Personnellement, je ne vois pas en quoi un de ces points serait “manifestement obsolète” (toujours sur le plan des principes). Sur le for ecclésiastique, ce serait d’ailleurs plutôt à vous de répondre à Meneau :
Et concernant le for ecclésiastique, pour finir, ce que le Syllabus récuse c'est le droit pour un état d'abolir unilatéralement ce for, sans en référer à l'Eglise qui serait apte à en discuter les conditions. Il est normal que les clercs bénéficient de certains privilèges. Par exemple que diriez-vous si la loi obligeait le prêtre à violer le secret de la confession pour instruire un procès civil ?
Quant au pouvoir temporel de l’Église, elle y a provisoirement renoncé en pratique, au moins depuis les accords du Latran avec Mussolini. Mais même votre Maritain, dans Primauté du Spirituel, ne nie nullement son pouvoir indirect sur le temporel “au titre des intérêts divins” dont elle a la garde.
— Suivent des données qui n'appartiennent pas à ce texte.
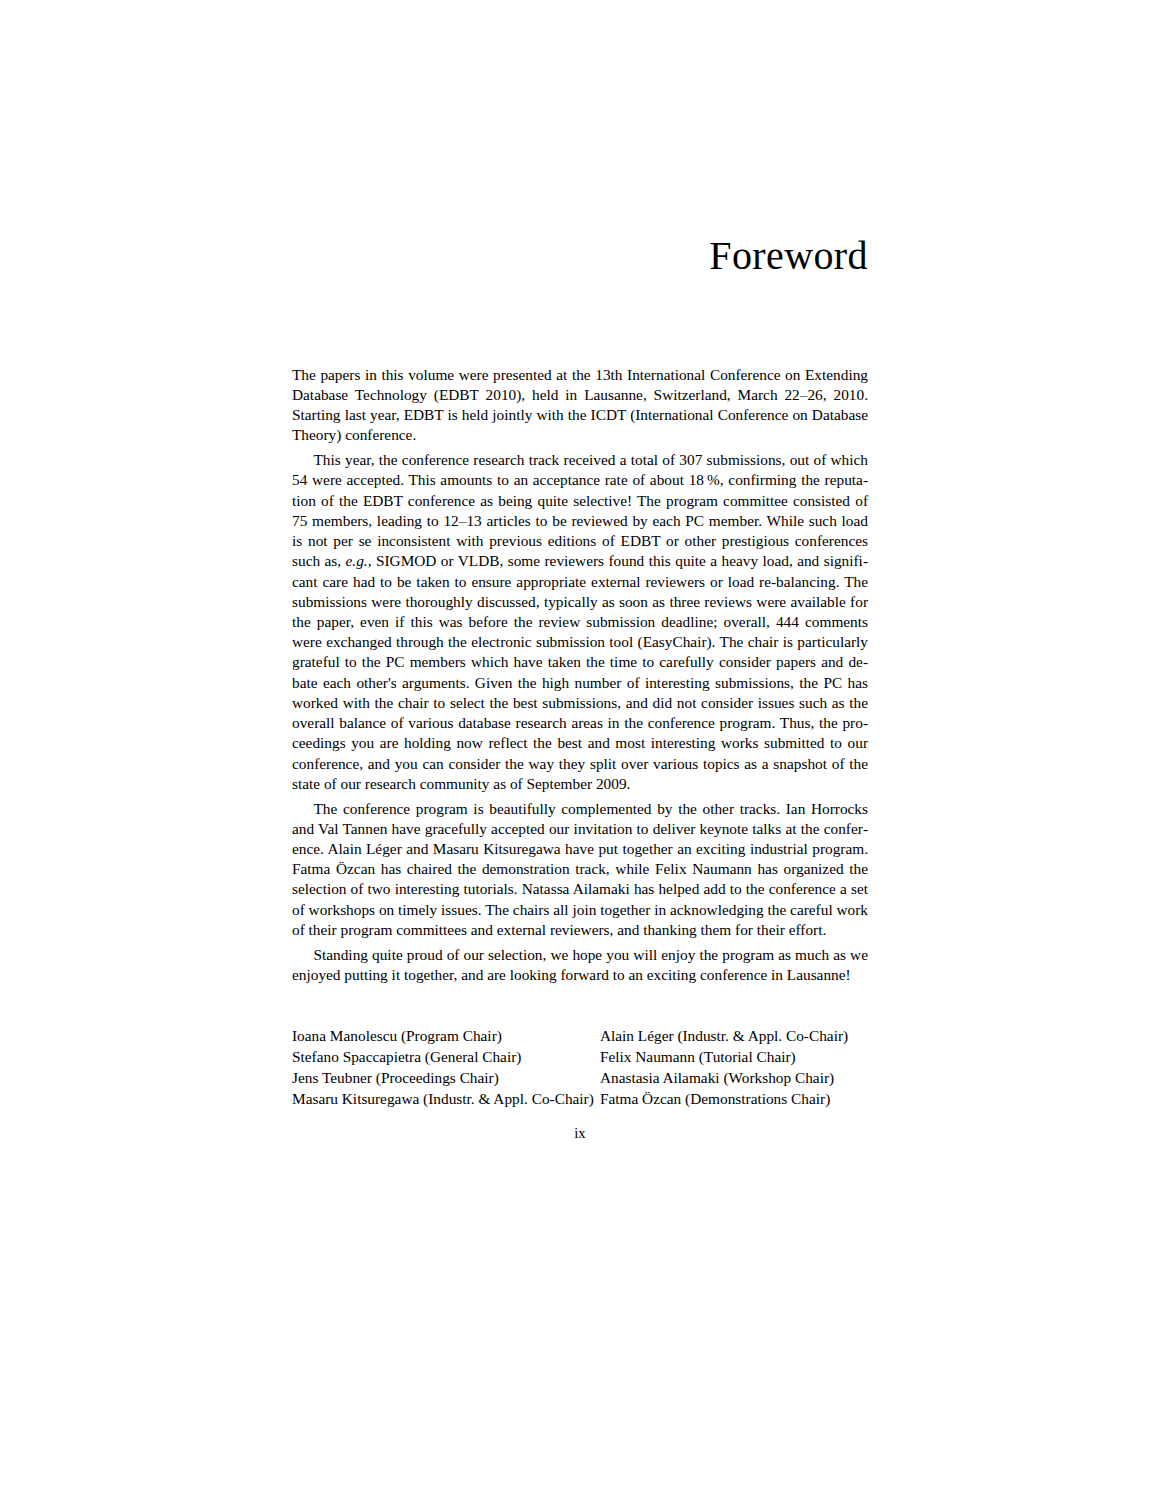Foreword
The papers in this volume were presented at the 13th International Conference on Extending Database Technology (EDBT 2010), held in Lausanne, Switzerland, March 22–26, 2010. Starting last year, EDBT is held jointly with the ICDT (International Conference on Database Theory) conference.
This year, the conference research track received a total of 307 submissions, out of which 54 were accepted. This amounts to an acceptance rate of about 18 %, confirming the reputation of the EDBT conference as being quite selective! The program committee consisted of 75 members, leading to 12–13 articles to be reviewed by each PC member. While such load is not per se inconsistent with previous editions of EDBT or other prestigious conferences such as, e.g., SIGMOD or VLDB, some reviewers found this quite a heavy load, and significant care had to be taken to ensure appropriate external reviewers or load re-balancing. The submissions were thoroughly discussed, typically as soon as three reviews were available for the paper, even if this was before the review submission deadline; overall, 444 comments were exchanged through the electronic submission tool (EasyChair). The chair is particularly grateful to the PC members which have taken the time to carefully consider papers and debate each other's arguments. Given the high number of interesting submissions, the PC has worked with the chair to select the best submissions, and did not consider issues such as the overall balance of various database research areas in the conference program. Thus, the proceedings you are holding now reflect the best and most interesting works submitted to our conference, and you can consider the way they split over various topics as a snapshot of the state of our research community as of September 2009.
The conference program is beautifully complemented by the other tracks. Ian Horrocks and Val Tannen have gracefully accepted our invitation to deliver keynote talks at the conference. Alain Léger and Masaru Kitsuregawa have put together an exciting industrial program. Fatma Özcan has chaired the demonstration track, while Felix Naumann has organized the selection of two interesting tutorials. Natassa Ailamaki has helped add to the conference a set of workshops on timely issues. The chairs all join together in acknowledging the careful work of their program committees and external reviewers, and thanking them for their effort.
Standing quite proud of our selection, we hope you will enjoy the program as much as we enjoyed putting it together, and are looking forward to an exciting conference in Lausanne!
| Ioana Manolescu (Program Chair) | Alain Léger (Industr. & Appl. Co-Chair) |
| Stefano Spaccapietra (General Chair) | Felix Naumann (Tutorial Chair) |
| Jens Teubner (Proceedings Chair) | Anastasia Ailamaki (Workshop Chair) |
| Masaru Kitsuregawa (Industr. & Appl. Co-Chair) | Fatma Özcan (Demonstrations Chair) |
ix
Selon le R.P. Choupin (Valeur des décisions doctrinales et disciplinaires de l’Église, p. 156), il n’est pas certain que le Syllabus soit une définition ex cathedra, mais c’est incontestablement “une décision doctrinale du Pape, faisant autorité dans l’Église universelle” : comme telle, elle ne peut rien contenir de contraire à la foi (même si, par exemple, la doctrine du pouvoir direct sur le temporel n’est, à ma connaissance, qu’une opinion théologique).
Il y aurait beaucoup à dire sur le raisonnement et l'aspect "principe", notamment pour rappeler que D.H. - j'ai donné la citation - reprend l'exigence de chercher la vérité et de s'y tenir quand on l'a trouvée.
C’est bien le moins, il me semble, venant de catholiques ! Mais c’est insuffisant, et Pie XII nous dit pourquoi : seule la vérité a des droits dans toute société, tout ce qui n’y est pas pleinement fidèle ne bénéficie que d’une tolérance, toujours révocable. Principe fondamental rappelé par Le Sel de la terre, et pleinement conforme à l’affirmation du Christ : “Tout pouvoir m’a été donné au ciel et sur la terre”.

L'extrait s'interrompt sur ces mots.